Texte fourni:
Maman Küsters, en plus de renvoyer à une référence cinématographique de choix, est un duo brestois « actifissime », qui pratique une EBM qu’on n’écoute pas dans les BM. Gaël Loison (Dale Cooper, Quartet & the Dictaphones) et Cyril Pansal (HF90 et PanMe) le composent et y composent, le second nommé ayant aussi pris part avec son projet HF90 à la réédition du « Mythomane » d’Etienne Daho. Alors que le premier s’affaire actuellement à la sortie d’un projet de musique ambient avec le réalisateur Marc Caro, entre autres affaires courantes toutes rondement menées.
On le constate donc d’emblée, ces 2 là ne tiennent pas les murs mais ils tiennent musicalement la route, celle d’une déviance permanente, d’un verbe tourmenté où Bashung aurait semé de sa folie et de son génie. Sous la peau de Maman Küsters, premier album estampillé Unkown Pleasures Records qui fait suite au EP L’Alpiniste (sorti le 3 mars 2011 chez Black Leather Records), et qui précède Cherche querelle (13 décembre 2019, Music for the Masses), qui en reprend la plupart des titres, mais aussi et surtout un second opus prévu en février 2020, est un régal de références, de sons qui hantent et d’ambiances aussi grisées que grisantes. La dernière maison sur la gauche plante déjà, profondément, « l’étendark » hautement inspiré des Bretons. « Dernière maison sur la gauche, si t’es droitier t’es mal barré », « Second empire de pire en pire »: le phrasé fait mouche, habillé de sons en parfaits compagnons d’embardée. Celle-ci s’annonce sous les meilleurs auspices; Liebe hat keine place une langue allemande dont le ton convient à merveille au registre déployé. Il y a là, largement, de quoi se trémousser sous des lumières tamisées. 15 minutes de gloire nous fait passer, soniquement comme dans ses rimes astucieuses et spirituelles, plus de 4 minutes d’ivresse verbale et sonore. Un must absolu, tarégénial, parmi une fournée d’autres morceaux barrés qui ne donneront pas l’envie de se faire la malle. Elégance, qui suit, validant la portée des mots et la pertinence du décor mis en place.

Consigne: Reproduisez à l'identique le passage de la critique de l'album de Maman Küsters ci-dessus, de « Maman Küsters, en » à « toutes rondement menées. ».

Données enregistrées:

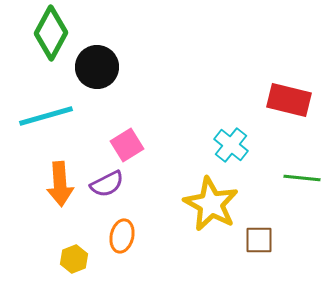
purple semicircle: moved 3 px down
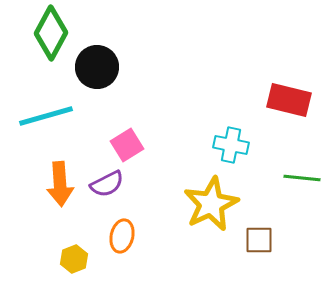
cyan cross: rotated 28 degrees counterclockwise
yellow star: rotated 18 degrees clockwise
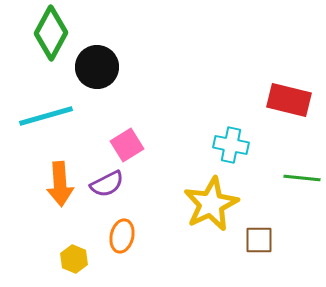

Corrigé:
Maman Küsters, en plus de renvoyer à une référence cinématographique de choix, est un duo brestois « actifissime », qui pratique une EBM qu’on n’écoute pas dans les BM. Gaël Loison (Dale Cooper, Quartet & the Dictaphones) et Cyril Pansal (HF90 et PanMe) le composent et y composent, le second nommé ayant aussi pris part avec son projet HF90 à la réédition du « Mythomane » d’Etienne Daho. Alors que le premier s’affaire actuellement à la sortie d’un projet de musique ambient avec le réalisateur Marc Caro, entre autres affaires courantes toutes rondement menées.